§ What the task asks: An image-free reproduction of the data below is needed: print it exactly.

§ Supplied data:

>>>

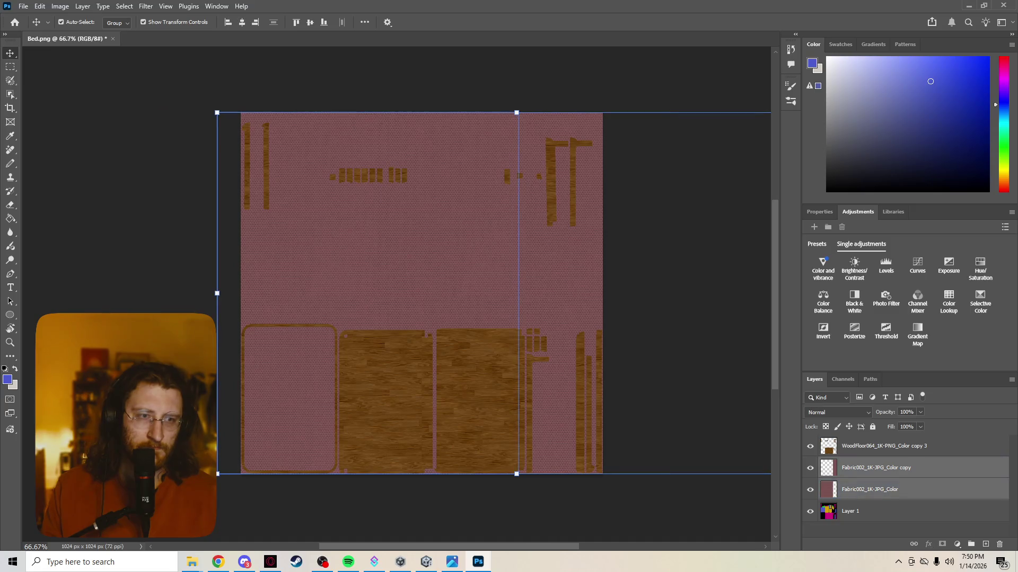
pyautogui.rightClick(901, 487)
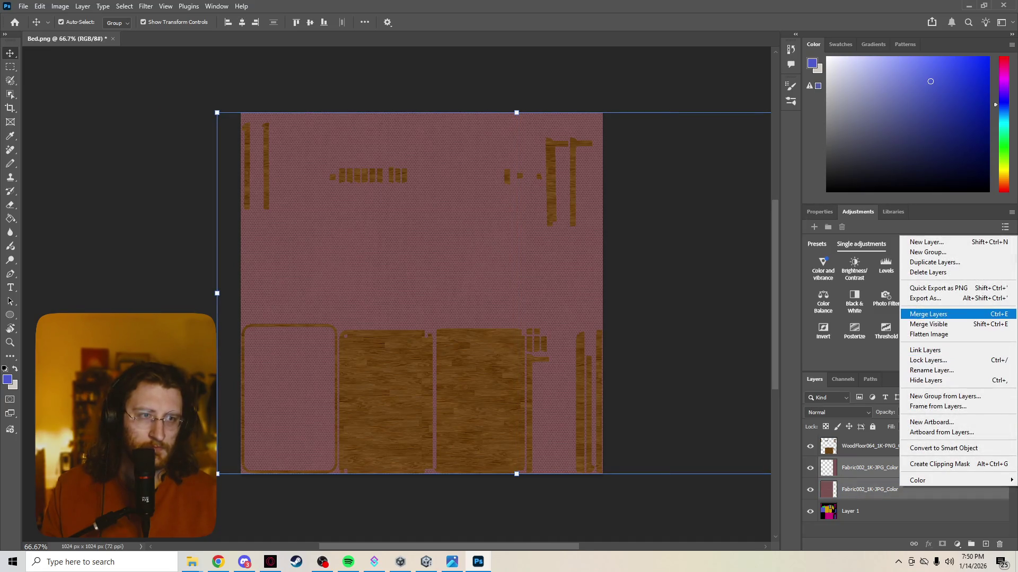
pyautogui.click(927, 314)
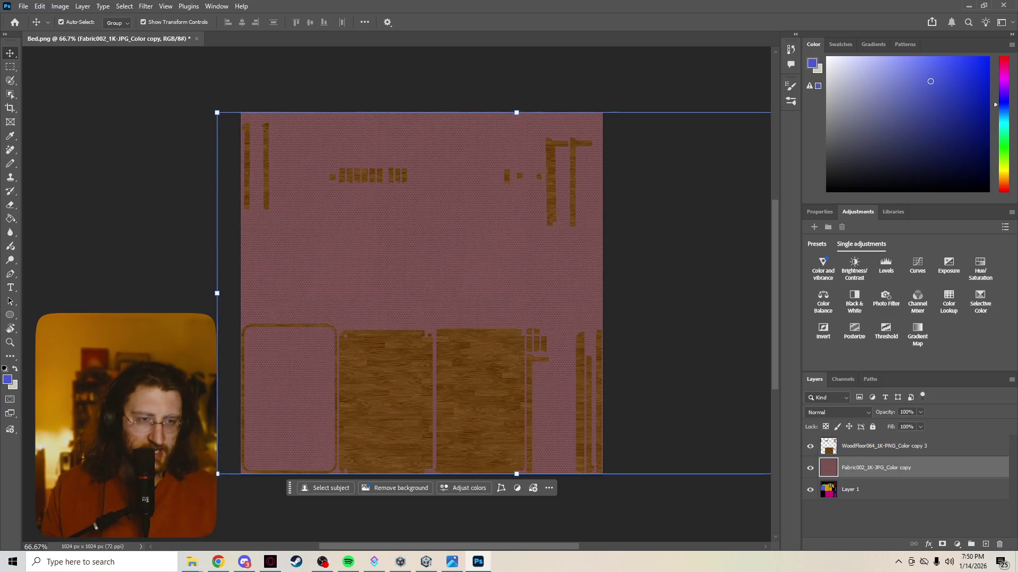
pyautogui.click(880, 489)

<<<

§ Answer for this exercise:
pyautogui.rightClick(901, 487)
pyautogui.click(927, 314)
pyautogui.click(880, 489)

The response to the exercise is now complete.